■ SOURCE EXTRACT:
▽
Old-Fashioned Optimism

|

Footfall, by Larry Niven and Jerry Pournelle, New York: Ballantine, 495 pages, $17.95

Footfall is a novel that breaks no new ground for science fiction or for Larry Niven or Jerry Pournelle. The plot is very similar to Lucifer's Hammer (1977). Reports are that Footfall is the novel that Niven and Pournelle intended to write before they were persuaded to leave out the aliens and convert Lucifer's Hammer into a mainstream disaster novel in which Earth collides with a comet. And the characters are familiar to anyone who has read The Mote in God's Eye (1974), their earlier novel of alien threat. But Footfall is certainly what science fiction fans like to call a "good read," and it is a book that raises important philosophical issues in an entertaining context.

Footfall stands squarely in a long tradition of alien-invasion novels. The aliens, who bear a marked resemblance to baby elephants, are apparently implacable. They possess technologies of war far superior to those of Earth. But they are here not simply to conquer and despoil; they are here to make a home on Earth and to incorporate human culture into their own. They are our enemies and a serious threat to our survival, but their motivations are not entirely unlike our own.

Those who have read even one of Niven and Poumelle's earlier novels will know how Footfall is going to end even before they open the cover. They write a very humanistic-cum-optimistic kind of science fiction. They believe that human beings can and will accomplish great things, albeit with considerable whining and foot-dragging and conniving along the way. It is simply inconceivable that they would write a novel in which the human race is conquered, or even held in check, by another species.

The source of the strength that will allow humanity to defeat the invaders is manifest very early in the novel. Niven and Pournelle hold some rather eccentric views about politics and human nature, but the core of these views is a straightforward kind of individualism. They usually portray human beings as the very antithesis of herd animals and political freedom as a kind of centrifugal force that guarantees that the species, through its individual members, will be moving in every possible direction at once. This restless energy and the social chaos it produces is what ultimately defeats the invaders, who are herd animals.

The aliens and human beings differ in one fundamental way. No matter how closely integrated into a community they become, individual human beings generally do not completely give over their will to the community. When they do—in, for example, a religious cult—we are inclined to condemn them on both psychological and moral grounds. That is, we think them mentally deficient because they lack a will of their own and morally deficient because they have abdicated responsibility. The social contract that binds human communities must be continually reaffirmed by each member, and we recognize all sorts of good reasons (as well as bad ones) for refusing to do this.

The alien invaders of Footfall are the polar opposites of human beings in this respect. For them, an individual who refuses to submit his will to that of the group, or who reneges on the social contract after he has entered into it, is thought to be insane. The psychological and moral bonds of the social contract are absolute and irrevocable.
△
■ WHAT THE TASK ASKS:
Continue the review of Footfall from the point where it stops. The data that comes after this review has nothing to do with it.

■ RECORD EXCERPTS:
▽
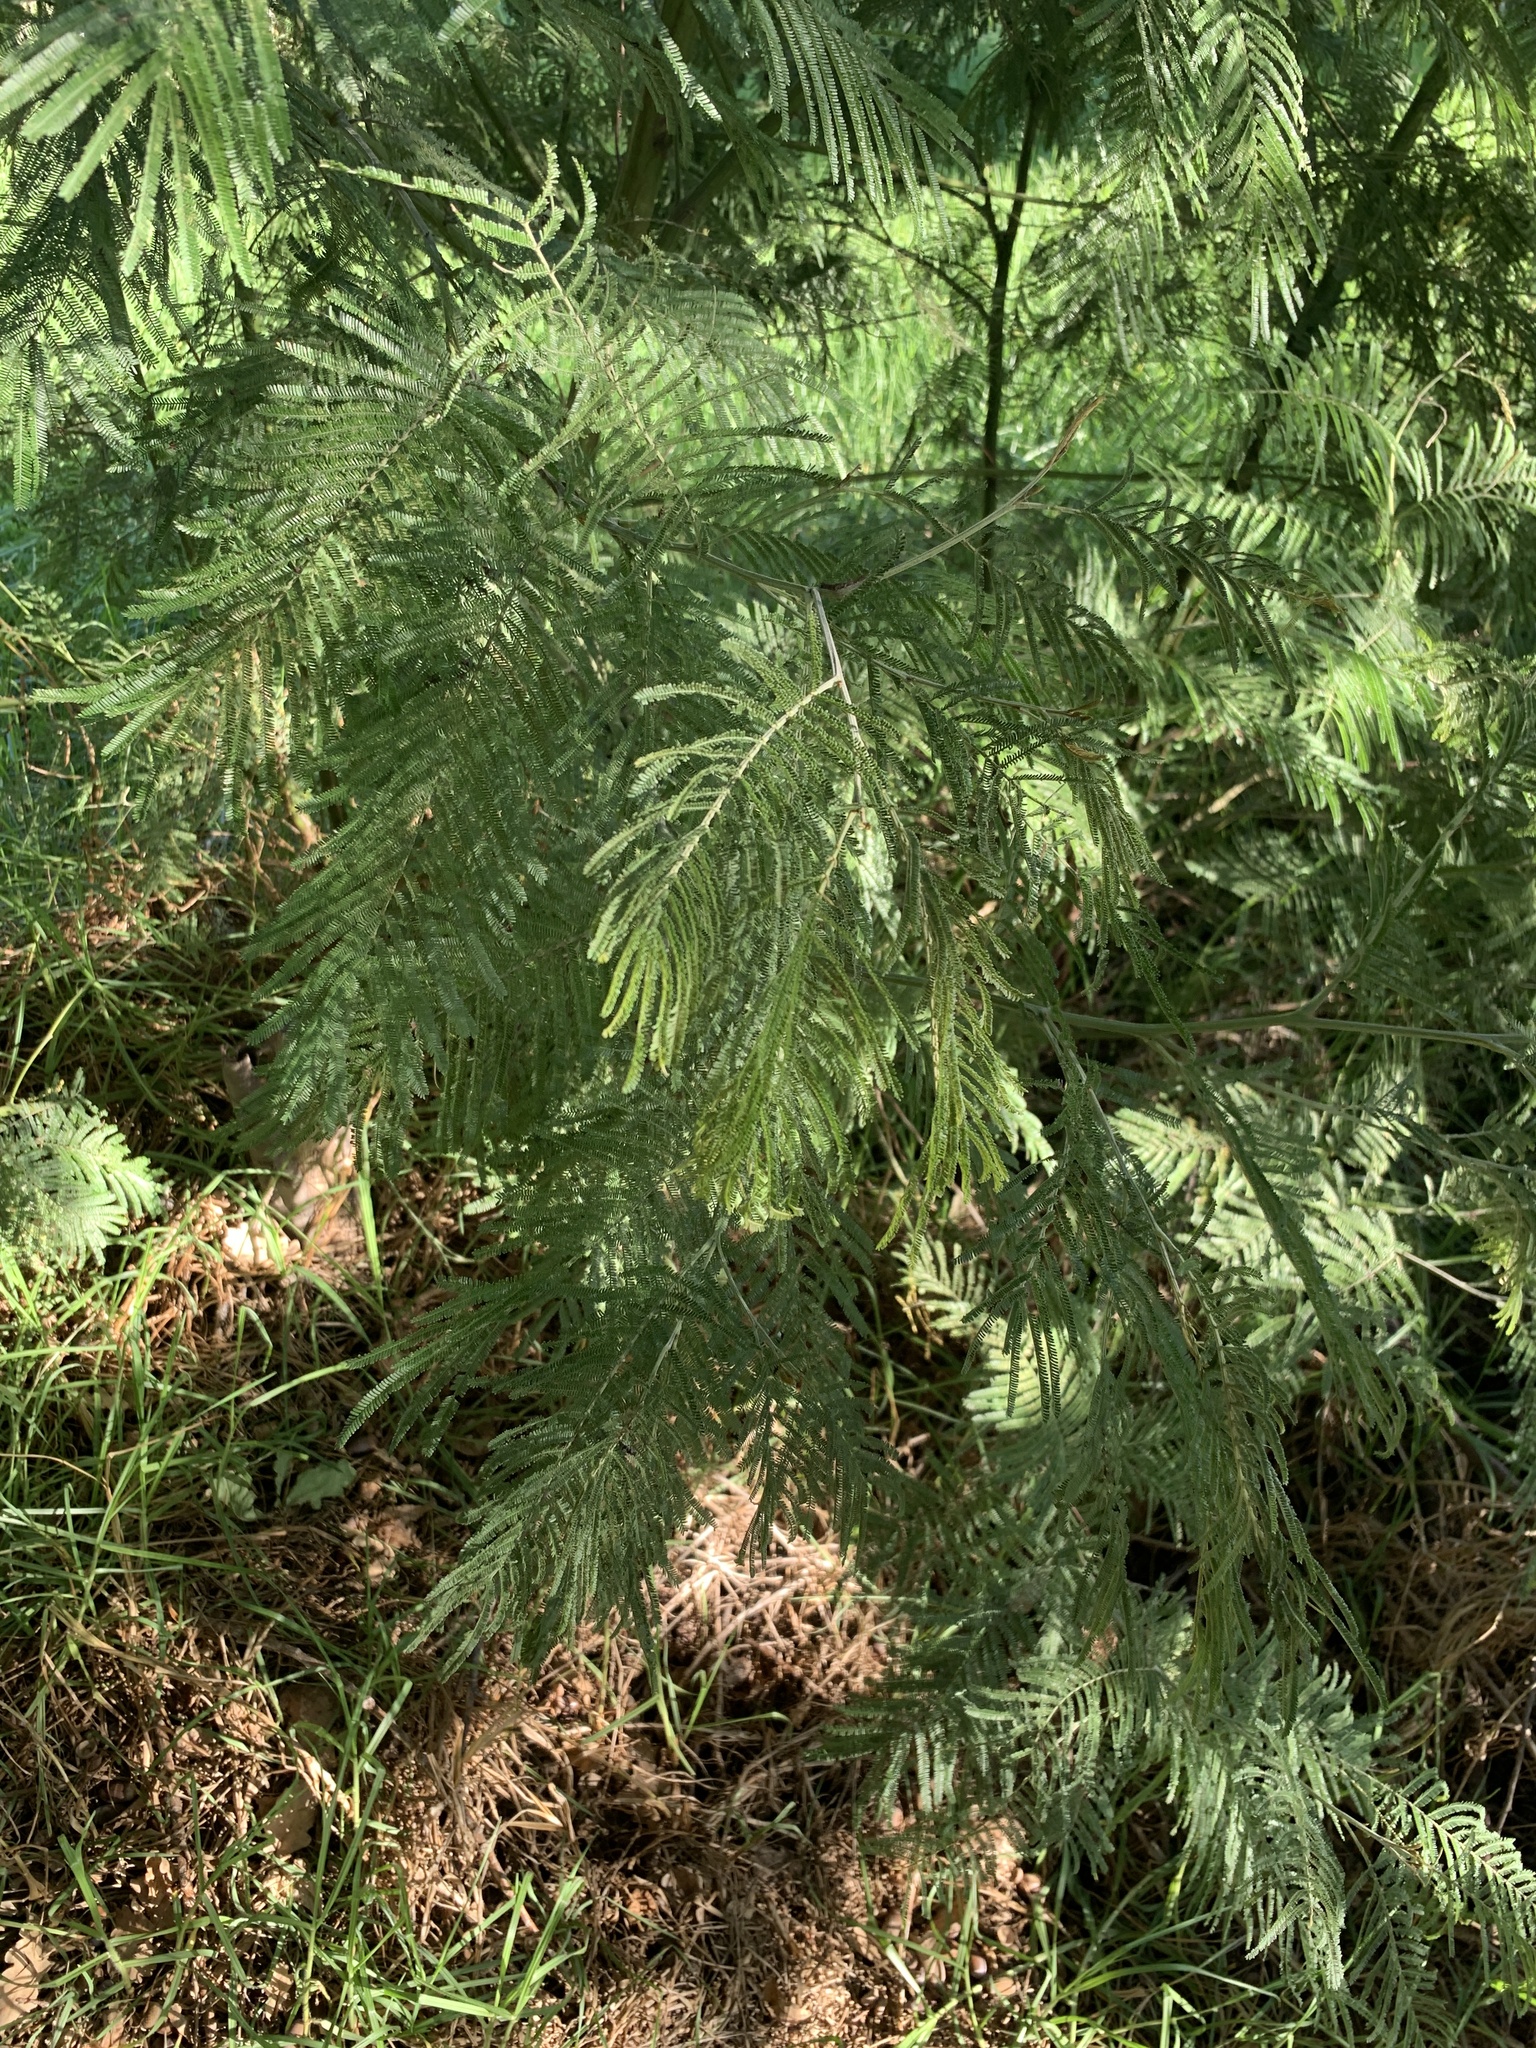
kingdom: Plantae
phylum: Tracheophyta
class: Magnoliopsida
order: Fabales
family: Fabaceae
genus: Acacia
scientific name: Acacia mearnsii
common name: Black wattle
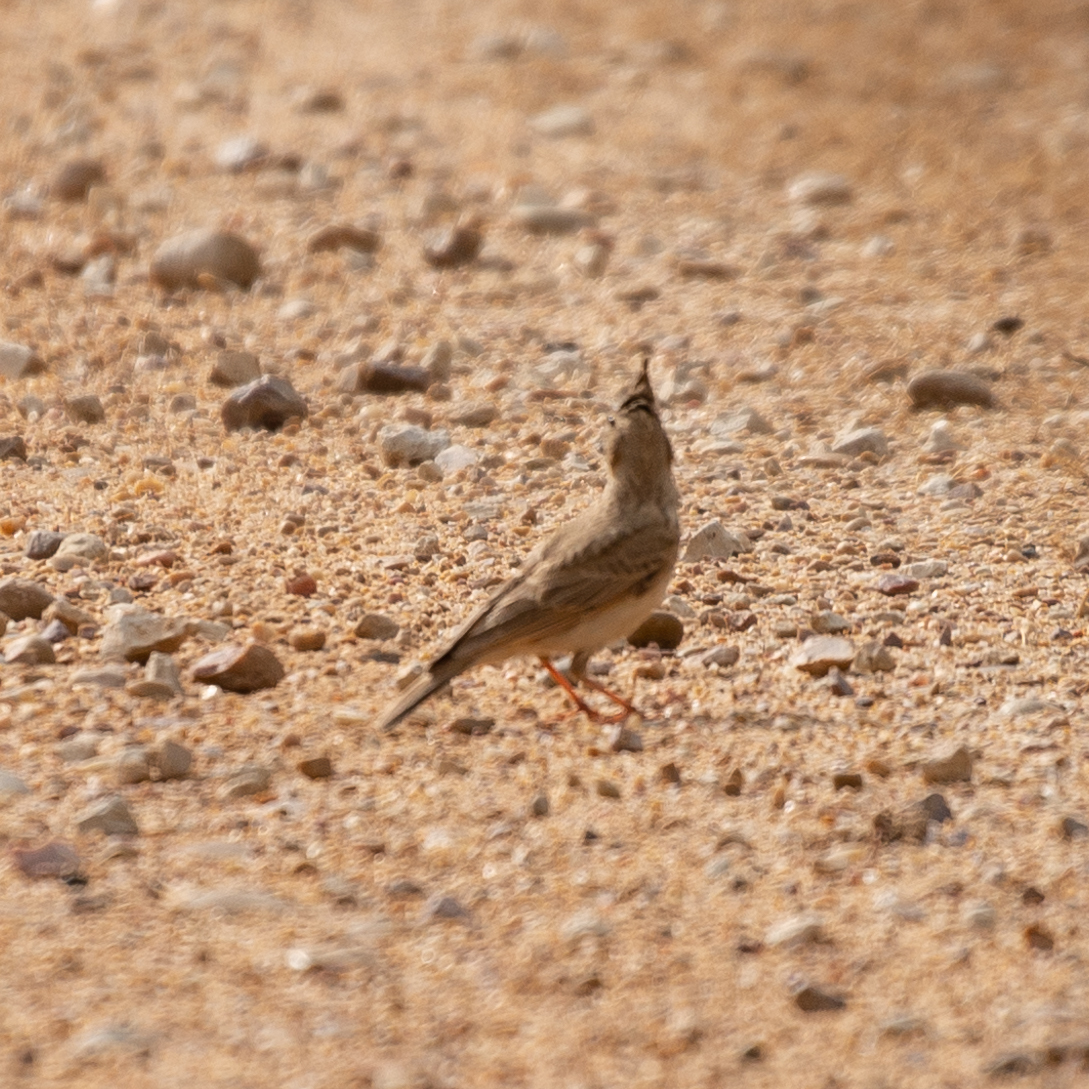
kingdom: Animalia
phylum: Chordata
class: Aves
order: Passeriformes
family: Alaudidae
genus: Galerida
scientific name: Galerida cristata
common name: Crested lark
△
■ ANSWER TO THE PROBLEM:
This works to the benefit of the humans in some rather obvious ways and serves to convey the not terribly original message that freedom is better than the security of the group; in other words, that capitalist democracies are better than collectivist tyrannies; in other words, the United States is a better place to live than the Soviet Union. This message is driven home by the fact that the Soviets really don't contribute much to the defeat of the aliens.

But this message is no less important for being obvious, and Niven and Pournelle have a flair for reducing philosophical principles and concepts to human dimensions. Mystery novelist John D. MacDonald, in his cover blurb for Footfall, calls it a "good, old- fashioned invader-from-space story, with noble and ignoble Earthlings scrambling for cover." And this is right on target. Footfall is old-fashioned because it is optimistic about human nature and human freedom and, more importantly, because it is historical. It is "about" the present, but it looks explicitly and unabashedly to fundamental and perennial human concerns—courage and cowardice, personal responsibility, freedom and oppression—for an understanding of the present. (This is so old-fashioned that I feel a bit decrepit just typing the words.)

Footfall is a story about an enormous number of Earthlings both noble and ignoble. (The dramatis personae lists 117 characters.) In their last novel, Oath of Fealty (1981), Niven and Pournelle let the philosophical message take over the story. Oath of Fealty was less about human beings than it was about technological wonders that would make political and spiritual liberation cheap and painless.

Footfall avoids this trap that is so common in science fiction. The philosophical message is embedded in a diverse collection of human beings who must make difficult decisions and carry them out with very little help and, quite often, with thoroughly inadequate tools. The invisible hand is very much at work. The politicians and military leaders who are explicitly concerned with saving humanity play their part, but so do the rogues and misfits and ordinary folks who are just trying to stay alive.

Footfall tells a predictable story not because the authors lack imagination but because they are guided by a philosophical view of the world that is both cogent and familiar. Those who find the philosophy appealing will enjoy the book, because it is a detailed and concrete illustration of the philosophy. Those who do not find the philosophy appealing will not enjoy the book, for the same reason.

John Ahrens is the assistant director of the Social Philosophy and Policy Center at Bowling Green State University.